Matt Damon portrays an astronaut stranded on Mars in "The Martian." The movie opened October 2, on the heels of NASA's discovery of liquid water on the Red Planet.

Like any long-distance relationship, our love affair with Mars has had its ups and downs. The planet’s red tint made it a distinctive – but ominous – nighttime presence to the ancients, who gazed at it with the naked eye. Later we got closer views through telescopes, but the planet still remained a mystery, ripe for speculation.

A century ago, the American astronomer Percival Lowell mistakenly interpreted Martian surface features as canals that intelligent beings had built to distribute water across a dry world.
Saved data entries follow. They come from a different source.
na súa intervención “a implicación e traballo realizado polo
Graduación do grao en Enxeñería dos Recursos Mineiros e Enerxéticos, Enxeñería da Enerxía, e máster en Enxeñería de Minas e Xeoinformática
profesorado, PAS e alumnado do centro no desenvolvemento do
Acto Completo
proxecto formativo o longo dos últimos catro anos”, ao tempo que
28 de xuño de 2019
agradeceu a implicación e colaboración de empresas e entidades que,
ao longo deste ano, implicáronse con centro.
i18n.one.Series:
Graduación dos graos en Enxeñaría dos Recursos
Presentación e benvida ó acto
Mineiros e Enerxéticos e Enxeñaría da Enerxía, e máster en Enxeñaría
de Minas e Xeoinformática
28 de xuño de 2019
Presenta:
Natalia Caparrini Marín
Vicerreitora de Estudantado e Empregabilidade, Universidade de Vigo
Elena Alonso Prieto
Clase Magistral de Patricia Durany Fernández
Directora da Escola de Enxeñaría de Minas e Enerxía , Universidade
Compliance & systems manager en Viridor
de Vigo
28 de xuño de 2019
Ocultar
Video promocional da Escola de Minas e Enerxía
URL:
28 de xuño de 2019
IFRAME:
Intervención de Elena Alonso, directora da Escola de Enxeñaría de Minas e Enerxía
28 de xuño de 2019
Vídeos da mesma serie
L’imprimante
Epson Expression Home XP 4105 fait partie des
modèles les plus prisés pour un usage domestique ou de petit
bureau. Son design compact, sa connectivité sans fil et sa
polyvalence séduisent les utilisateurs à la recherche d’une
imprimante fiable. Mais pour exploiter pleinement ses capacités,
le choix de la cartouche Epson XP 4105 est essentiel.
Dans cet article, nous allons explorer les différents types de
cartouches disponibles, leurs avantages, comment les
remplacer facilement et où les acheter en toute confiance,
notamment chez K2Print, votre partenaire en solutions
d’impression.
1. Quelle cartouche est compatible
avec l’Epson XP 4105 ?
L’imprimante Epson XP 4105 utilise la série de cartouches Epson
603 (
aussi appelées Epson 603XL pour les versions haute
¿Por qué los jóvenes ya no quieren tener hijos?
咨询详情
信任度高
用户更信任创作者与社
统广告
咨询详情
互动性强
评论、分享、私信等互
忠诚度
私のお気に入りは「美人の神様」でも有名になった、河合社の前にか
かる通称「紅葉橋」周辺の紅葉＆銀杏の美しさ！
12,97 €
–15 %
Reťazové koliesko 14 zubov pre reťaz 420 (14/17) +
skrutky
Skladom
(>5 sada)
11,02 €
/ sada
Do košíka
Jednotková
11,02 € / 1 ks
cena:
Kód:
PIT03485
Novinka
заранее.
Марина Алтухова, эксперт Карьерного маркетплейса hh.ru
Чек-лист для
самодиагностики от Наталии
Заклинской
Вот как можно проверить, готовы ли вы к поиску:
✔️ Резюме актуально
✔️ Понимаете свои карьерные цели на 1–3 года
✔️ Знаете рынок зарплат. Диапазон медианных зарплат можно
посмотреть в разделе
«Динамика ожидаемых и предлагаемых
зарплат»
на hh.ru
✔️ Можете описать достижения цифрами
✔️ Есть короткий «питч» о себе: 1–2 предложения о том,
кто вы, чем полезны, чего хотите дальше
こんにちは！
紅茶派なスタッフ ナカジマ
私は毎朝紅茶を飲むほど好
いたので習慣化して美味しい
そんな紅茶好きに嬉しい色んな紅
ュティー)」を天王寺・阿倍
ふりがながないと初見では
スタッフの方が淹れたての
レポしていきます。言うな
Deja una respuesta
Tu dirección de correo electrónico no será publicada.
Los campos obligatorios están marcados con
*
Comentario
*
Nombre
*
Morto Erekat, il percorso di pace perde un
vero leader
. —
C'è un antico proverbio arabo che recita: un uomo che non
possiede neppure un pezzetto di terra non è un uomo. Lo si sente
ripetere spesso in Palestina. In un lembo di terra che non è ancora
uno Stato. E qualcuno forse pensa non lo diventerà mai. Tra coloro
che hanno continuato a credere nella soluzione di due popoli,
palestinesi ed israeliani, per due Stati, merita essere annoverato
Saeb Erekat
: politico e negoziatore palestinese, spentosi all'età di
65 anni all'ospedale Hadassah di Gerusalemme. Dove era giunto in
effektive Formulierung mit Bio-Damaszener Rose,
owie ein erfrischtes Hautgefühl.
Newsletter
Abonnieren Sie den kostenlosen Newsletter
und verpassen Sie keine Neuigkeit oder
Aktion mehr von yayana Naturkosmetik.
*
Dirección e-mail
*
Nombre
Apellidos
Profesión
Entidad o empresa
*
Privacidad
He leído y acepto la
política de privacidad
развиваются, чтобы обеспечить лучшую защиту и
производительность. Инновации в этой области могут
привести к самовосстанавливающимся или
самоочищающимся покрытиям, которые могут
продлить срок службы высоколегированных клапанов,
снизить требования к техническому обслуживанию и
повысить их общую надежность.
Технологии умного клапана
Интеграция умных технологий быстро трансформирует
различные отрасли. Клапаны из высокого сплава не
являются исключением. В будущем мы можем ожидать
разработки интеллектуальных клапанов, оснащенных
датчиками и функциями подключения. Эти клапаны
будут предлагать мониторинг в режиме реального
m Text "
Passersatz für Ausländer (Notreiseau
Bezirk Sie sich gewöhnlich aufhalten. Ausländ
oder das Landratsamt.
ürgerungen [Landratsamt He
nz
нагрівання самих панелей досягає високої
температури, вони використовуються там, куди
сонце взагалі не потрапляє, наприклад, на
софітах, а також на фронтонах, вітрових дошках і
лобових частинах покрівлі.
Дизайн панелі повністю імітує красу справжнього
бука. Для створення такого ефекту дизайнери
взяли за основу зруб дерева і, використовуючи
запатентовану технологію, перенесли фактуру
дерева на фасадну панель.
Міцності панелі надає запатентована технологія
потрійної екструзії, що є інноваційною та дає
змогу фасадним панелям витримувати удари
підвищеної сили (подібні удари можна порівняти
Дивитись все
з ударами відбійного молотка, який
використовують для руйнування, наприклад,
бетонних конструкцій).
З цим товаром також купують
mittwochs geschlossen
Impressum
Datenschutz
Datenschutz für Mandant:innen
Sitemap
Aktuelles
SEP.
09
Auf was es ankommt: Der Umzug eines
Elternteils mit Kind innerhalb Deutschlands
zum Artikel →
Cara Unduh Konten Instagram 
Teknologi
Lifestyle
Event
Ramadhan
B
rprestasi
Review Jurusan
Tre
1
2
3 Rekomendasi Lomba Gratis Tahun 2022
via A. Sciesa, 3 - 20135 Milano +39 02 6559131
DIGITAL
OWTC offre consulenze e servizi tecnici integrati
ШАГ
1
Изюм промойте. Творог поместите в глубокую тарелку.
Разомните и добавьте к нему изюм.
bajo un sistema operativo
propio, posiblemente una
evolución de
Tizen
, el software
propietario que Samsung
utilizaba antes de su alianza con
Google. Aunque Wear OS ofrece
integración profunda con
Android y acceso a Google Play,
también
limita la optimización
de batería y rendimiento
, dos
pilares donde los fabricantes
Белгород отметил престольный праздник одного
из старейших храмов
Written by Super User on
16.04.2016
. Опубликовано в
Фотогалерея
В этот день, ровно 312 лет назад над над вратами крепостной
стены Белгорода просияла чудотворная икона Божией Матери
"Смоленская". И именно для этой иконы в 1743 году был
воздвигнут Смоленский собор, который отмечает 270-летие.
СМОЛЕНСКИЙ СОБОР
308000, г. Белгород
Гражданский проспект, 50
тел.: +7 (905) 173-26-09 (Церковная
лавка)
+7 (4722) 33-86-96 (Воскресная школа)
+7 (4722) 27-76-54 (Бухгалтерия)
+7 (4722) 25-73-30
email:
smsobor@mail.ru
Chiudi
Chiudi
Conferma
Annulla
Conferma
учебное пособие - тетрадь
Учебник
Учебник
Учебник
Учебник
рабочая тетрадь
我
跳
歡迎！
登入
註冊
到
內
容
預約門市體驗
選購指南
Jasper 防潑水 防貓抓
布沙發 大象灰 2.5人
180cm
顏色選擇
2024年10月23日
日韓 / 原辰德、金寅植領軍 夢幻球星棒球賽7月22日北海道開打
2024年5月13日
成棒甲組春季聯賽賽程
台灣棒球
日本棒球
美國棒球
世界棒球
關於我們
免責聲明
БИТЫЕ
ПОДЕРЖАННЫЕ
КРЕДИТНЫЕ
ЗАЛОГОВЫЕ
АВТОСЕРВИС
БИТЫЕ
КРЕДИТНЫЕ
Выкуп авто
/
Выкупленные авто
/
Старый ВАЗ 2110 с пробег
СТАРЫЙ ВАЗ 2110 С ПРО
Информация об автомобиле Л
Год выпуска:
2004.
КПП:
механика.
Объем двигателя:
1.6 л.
This was just one example in a long history of imagining life on Mars, from H G Wells portraying Martians as bloodthirsty invaders of Earth, to Edgar Rice Burroughs, Kim Stanley Robinson and others wondering how we could visit Mars and meet the Martians.

The latest entry in this long tradition is the sci-fi flick The Martian, released on October 2. Directed by Ridley Scott and based on Andy Weir’s self-published novel, it tells the story of an astronaut (played by Matt Damon) stranded on Mars. Both book and movie try to be as true to the science as possible – and, in fact, the science and the fiction around missions to Mars are rapidly converging.

NASA’s Curiosity rover and other instruments have shown that Mars once had oceans of liquid water, a tantalizing hint that life was once present.

And now NASA has just reported the electrifying news that liquid water is flowing on Mars.